--- Data extracts ---

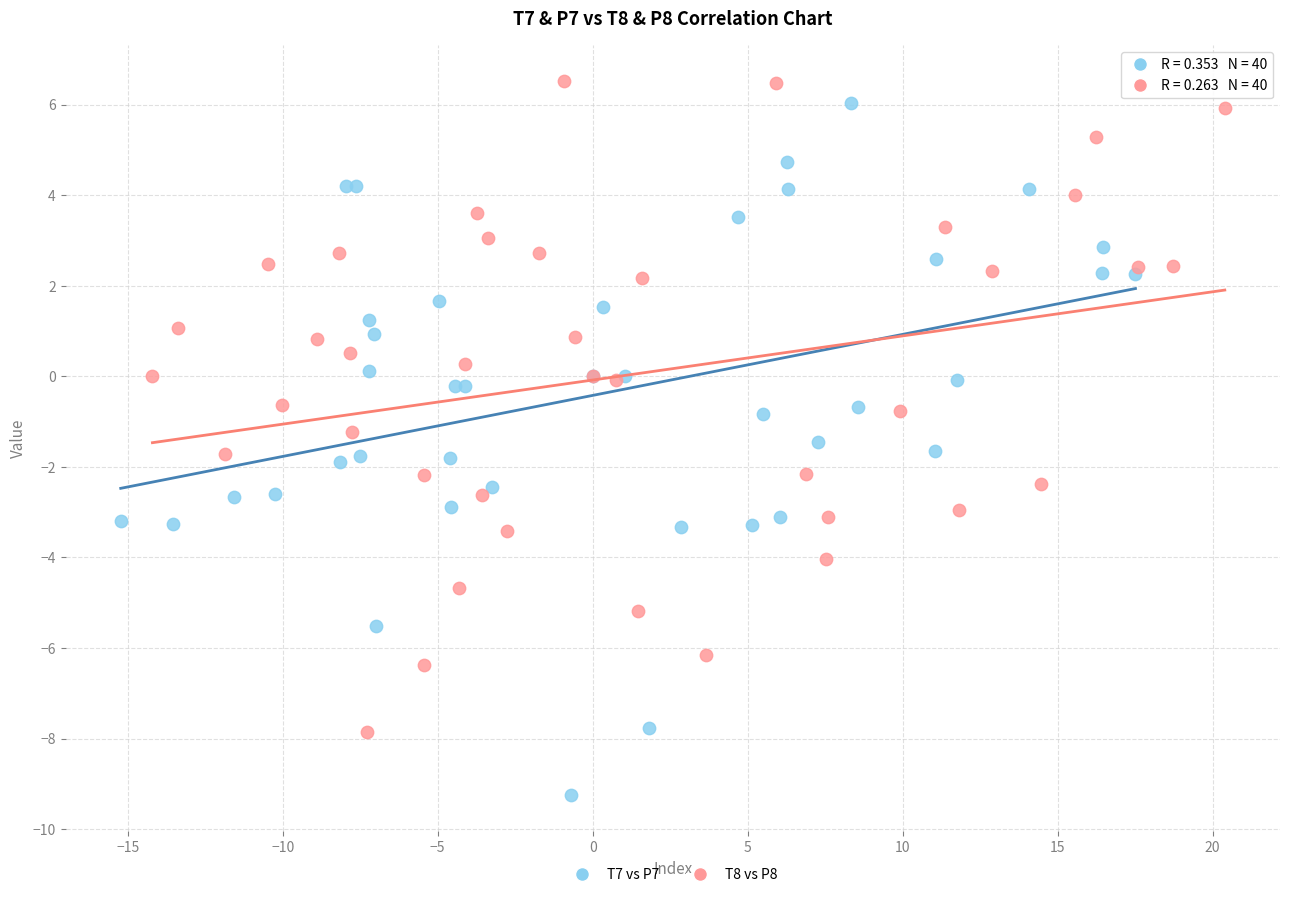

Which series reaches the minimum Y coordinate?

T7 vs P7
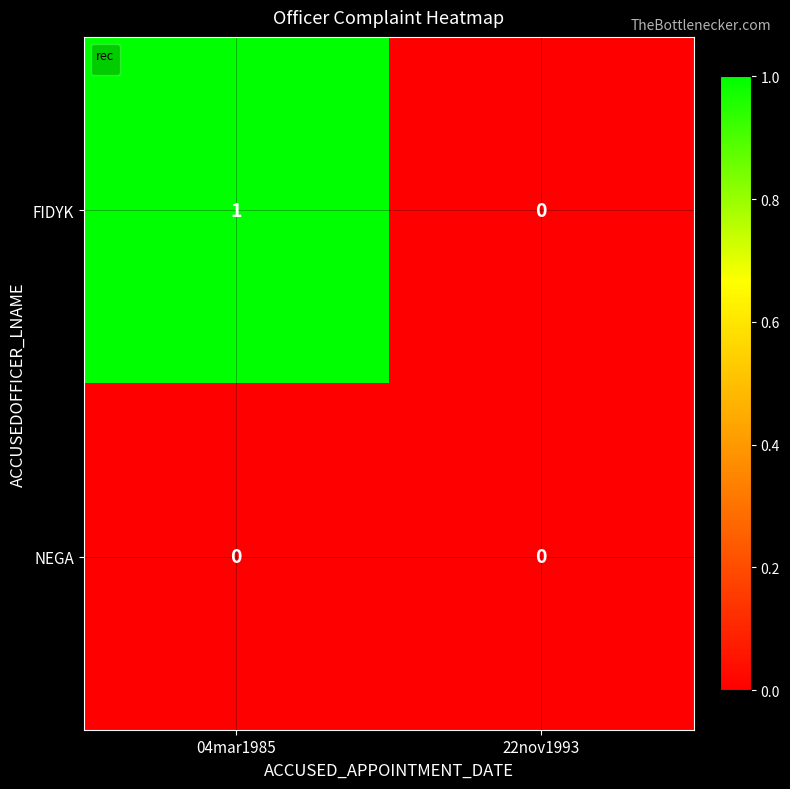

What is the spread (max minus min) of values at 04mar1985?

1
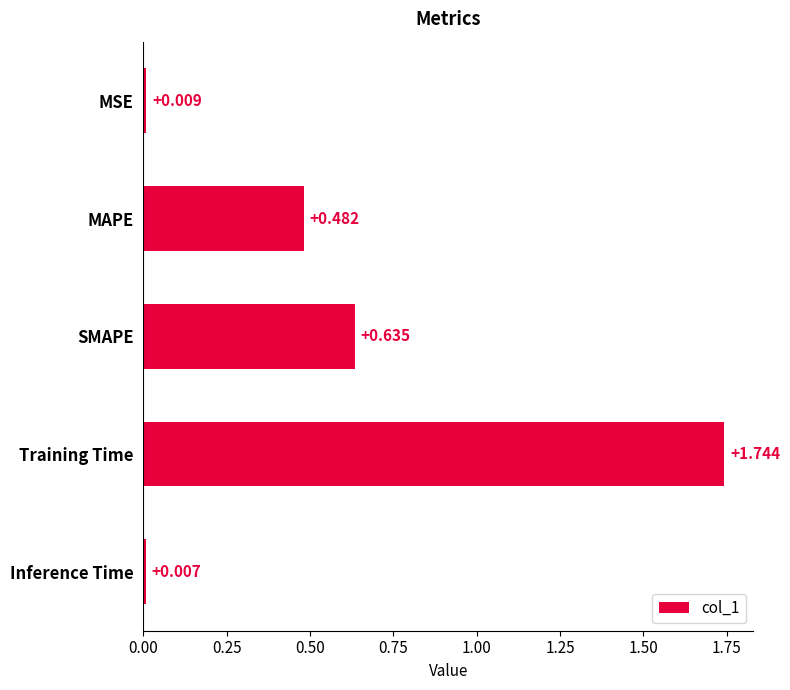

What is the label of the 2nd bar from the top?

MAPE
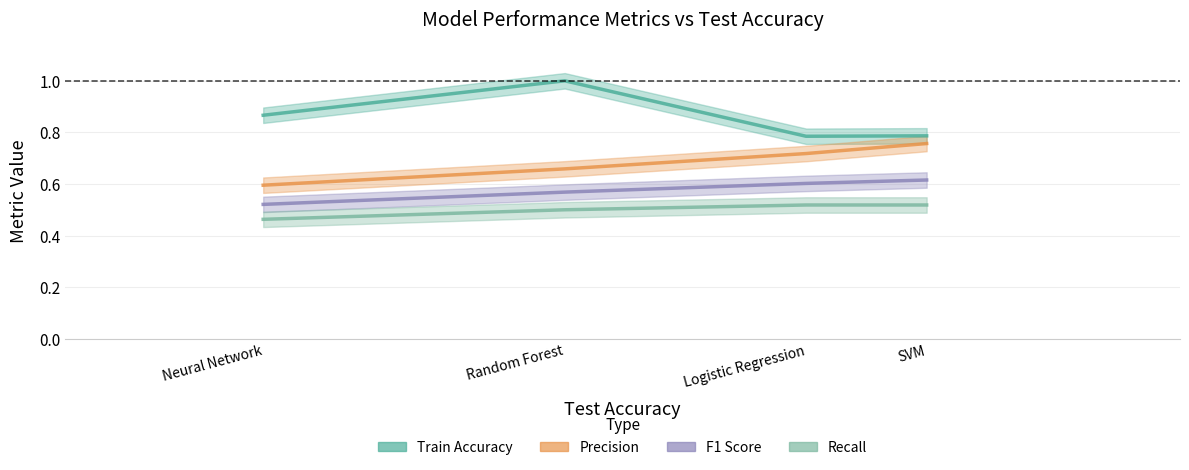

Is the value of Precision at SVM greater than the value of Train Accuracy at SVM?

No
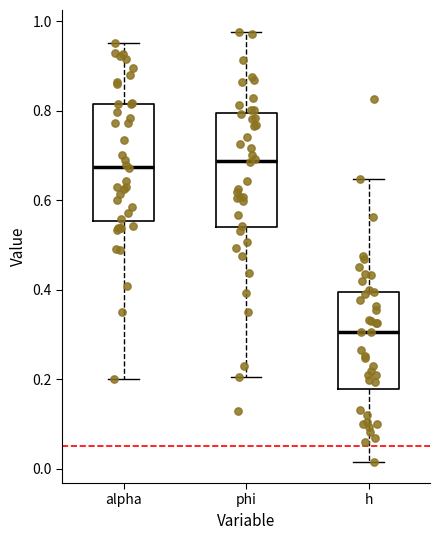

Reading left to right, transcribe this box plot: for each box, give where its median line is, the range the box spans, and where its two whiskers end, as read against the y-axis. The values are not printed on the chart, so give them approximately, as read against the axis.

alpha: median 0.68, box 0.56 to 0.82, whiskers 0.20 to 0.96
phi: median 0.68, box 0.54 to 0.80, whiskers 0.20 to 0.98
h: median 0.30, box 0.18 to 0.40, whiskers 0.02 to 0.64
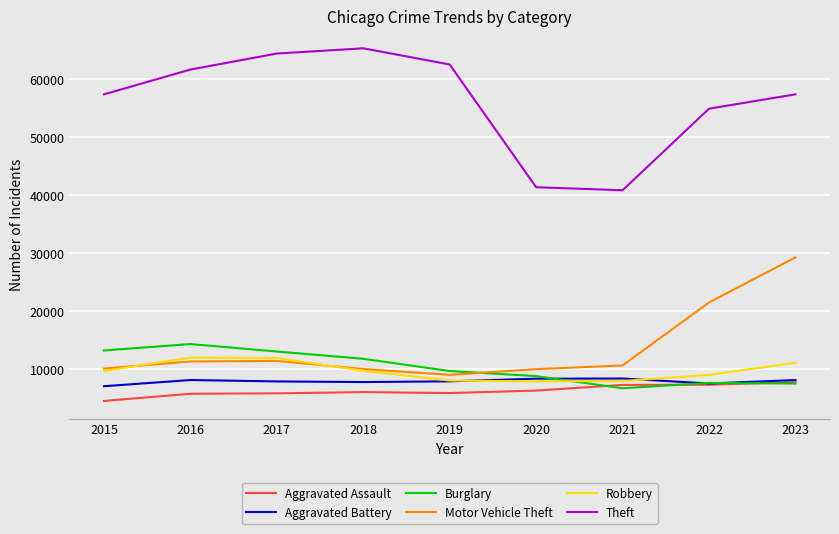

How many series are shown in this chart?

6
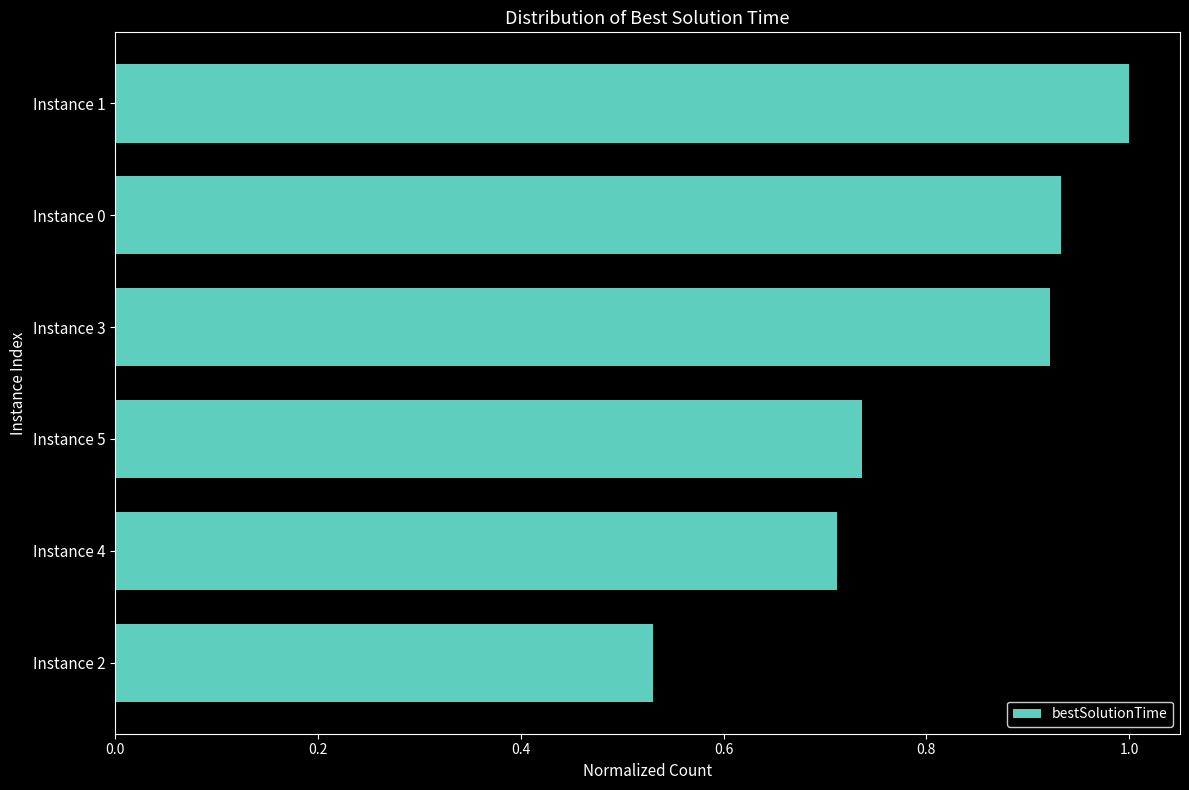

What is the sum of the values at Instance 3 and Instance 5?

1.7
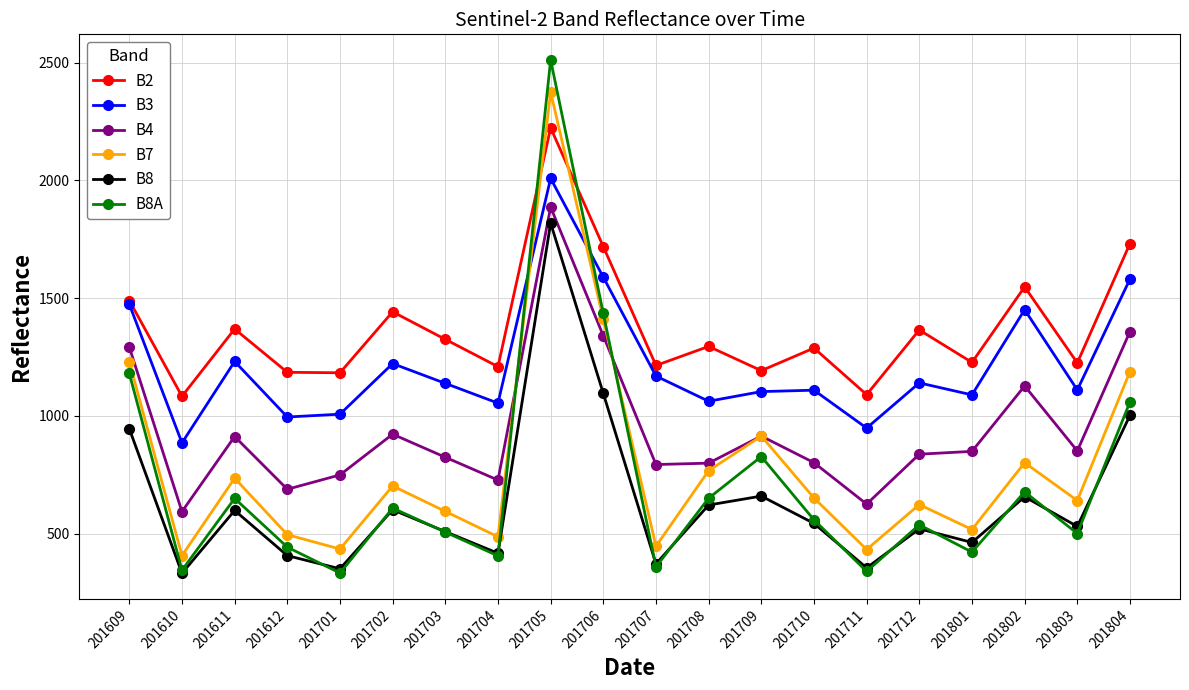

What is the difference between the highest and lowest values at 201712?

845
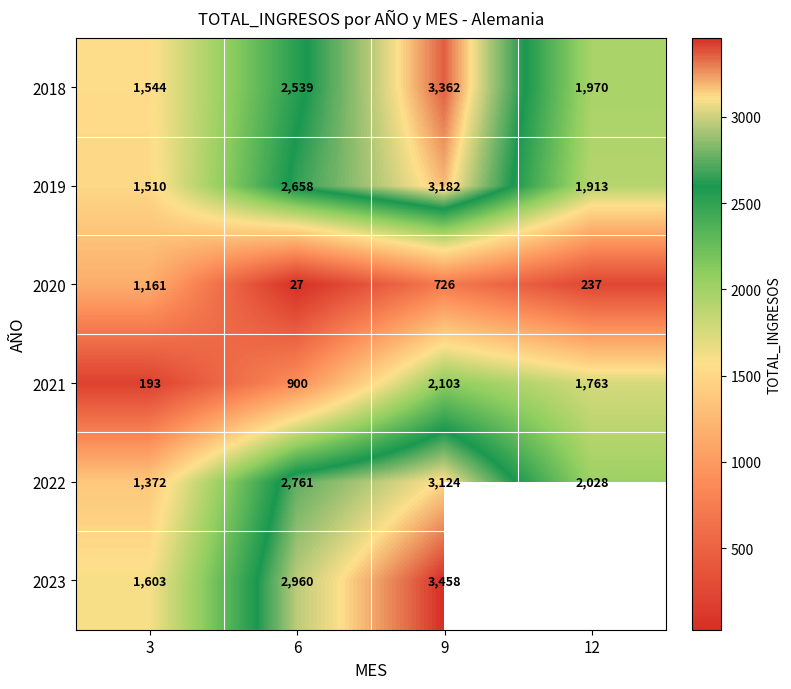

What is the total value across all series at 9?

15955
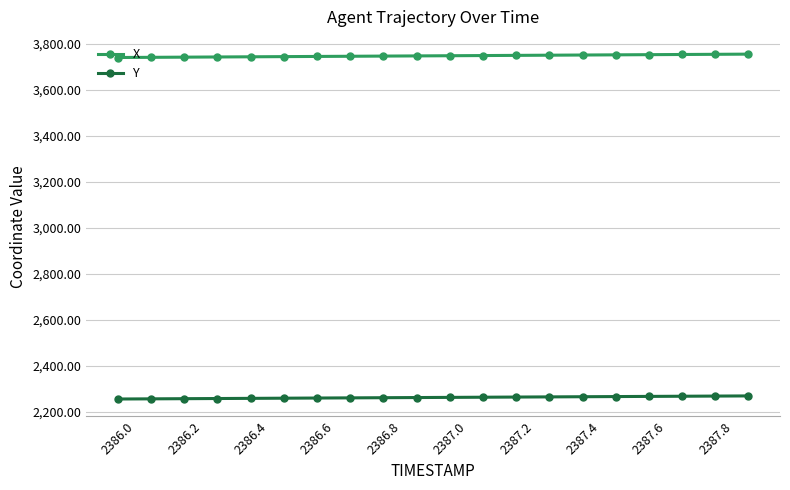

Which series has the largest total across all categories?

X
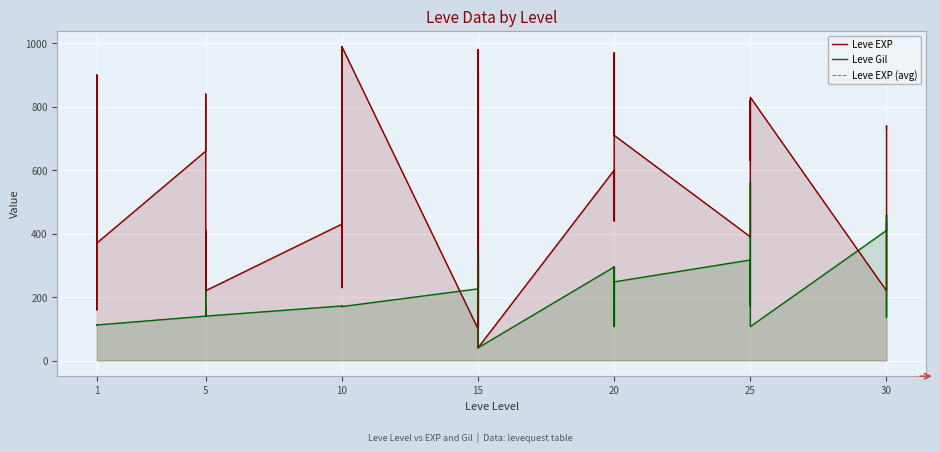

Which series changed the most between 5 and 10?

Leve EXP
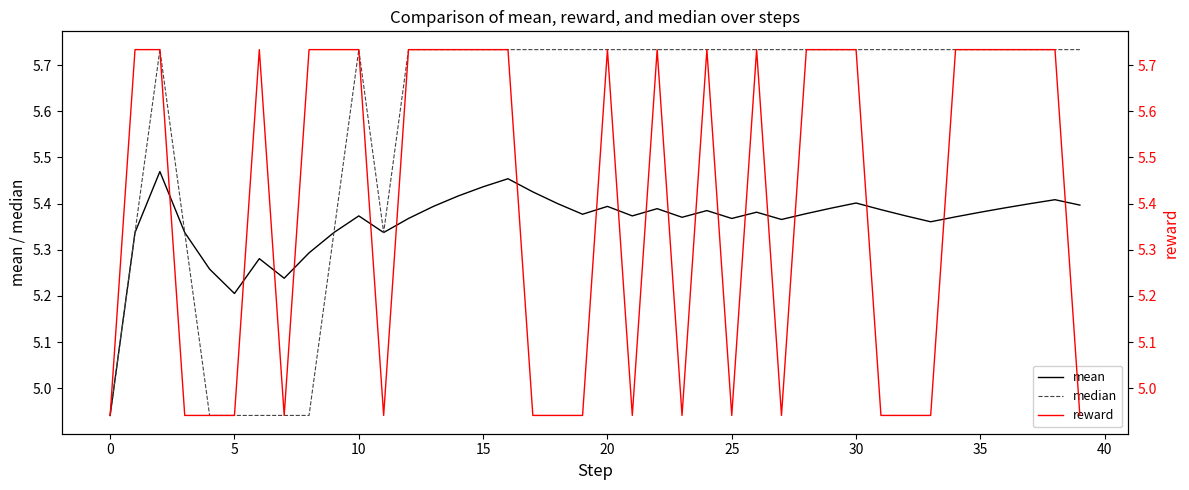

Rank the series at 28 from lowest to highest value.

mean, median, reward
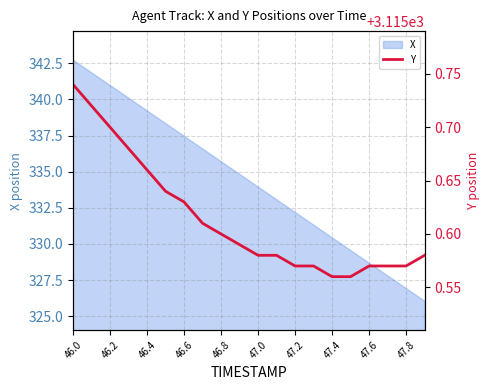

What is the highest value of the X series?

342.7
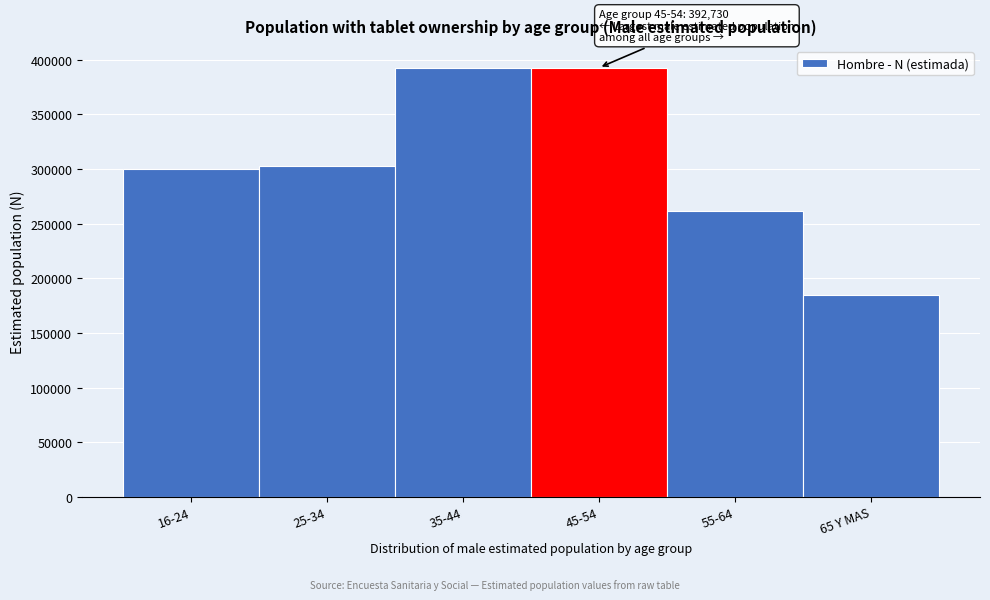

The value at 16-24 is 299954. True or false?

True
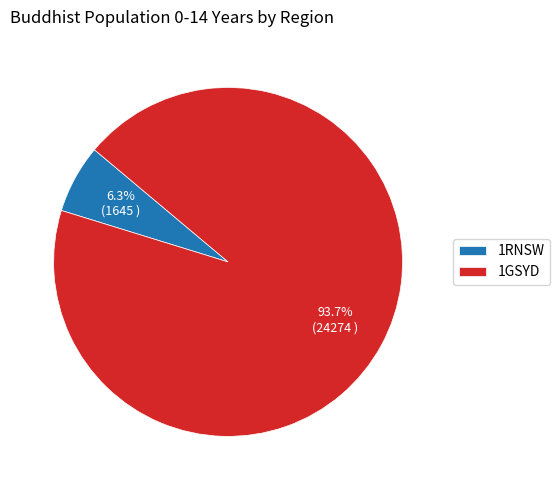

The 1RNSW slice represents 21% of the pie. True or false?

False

---

### Exercise prompt
Copy the data word for word, starting at the line containing "Is the value" and continuing through the end of the data, including both the first and last lines. Omit the pictures.

### Written response
Is the value of Precision at SVM greater than the value of Train Accuracy at SVM?

No

Reading left to right, transcribe this box plot: for each box, give where its median line is, the range the box spans, and where its two whiskers end, as read against the y-axis. The values are not printed on the chart, so give them approximately, as read against the axis.

alpha: median 0.68, box 0.56 to 0.82, whiskers 0.20 to 0.96
phi: median 0.68, box 0.54 to 0.80, whiskers 0.20 to 0.98
h: median 0.30, box 0.18 to 0.40, whiskers 0.02 to 0.64

How many series are shown in this chart?

6

What is the sum of the values at Instance 3 and Instance 5?

1.7

What is the difference between the highest and lowest values at 201712?

845

What is the total value across all series at 9?

15955

Which series has the largest total across all categories?

X

Which series changed the most between 5 and 10?

Leve EXP

Rank the series at 28 from lowest to highest value.

mean, median, reward

What is the highest value of the X series?

342.7

The value at 16-24 is 299954. True or false?

True

The 1RNSW slice represents 21% of the pie. True or false?

False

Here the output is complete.